Cinerama's sound system astonished audiences just as much as its enormous screen. In 1952, the term "Stereophonic Sound" was not something that the average person understood and they'd certainly never heard anything like it. Even after Hollywood adopted stereophonic sound in ersatz Cinerama emulations such as CinemaScope, there remained something different about real Cinerama sound. That difference was that CineramaSound, as it was called by the company, WAS real. Five, six, or seven channels of sound were recorded live on location, rather than being created from sound effects libraries in a studio. (Photo: Five microphones (one not visible) record sound for the screen channels while one or more remote microphones pick up information for the surround channels located at the sides and rear of the theatre.

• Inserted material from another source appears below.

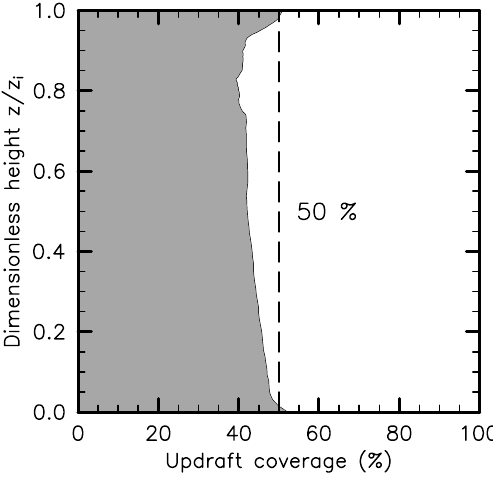
Fig. 4. Relative spatial coverage of updrafts as a function of z/z i , as computed from the surface occupied by positive values of the vertical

The Cinerama camera is seen in its 800 pound lead and fiberglas sound blimp.)
Music recorded by the Cinerama team maintained the same direct seven channel recording techniques as location sound. Without resorting to various types of "sweetening" the resulting sound had immense power and so much clarity that individual instruments were easily discernable by the listener. (Photo: Dimitri Tiomkin conducting the orchestra and chorus for his score to Search For Paradise Carnegie Hall, New York.
The MGM sound department probably had several hundred hours of train sounds but it wouldn't do for Cinerama. Seen here is a second unit recording sound effects for the train robbers sequence of How The West Was Won. The array of five microphones recorded sound that would accompany closeups of the engine's drive wheels. The film won an Oscar® for its sound recording.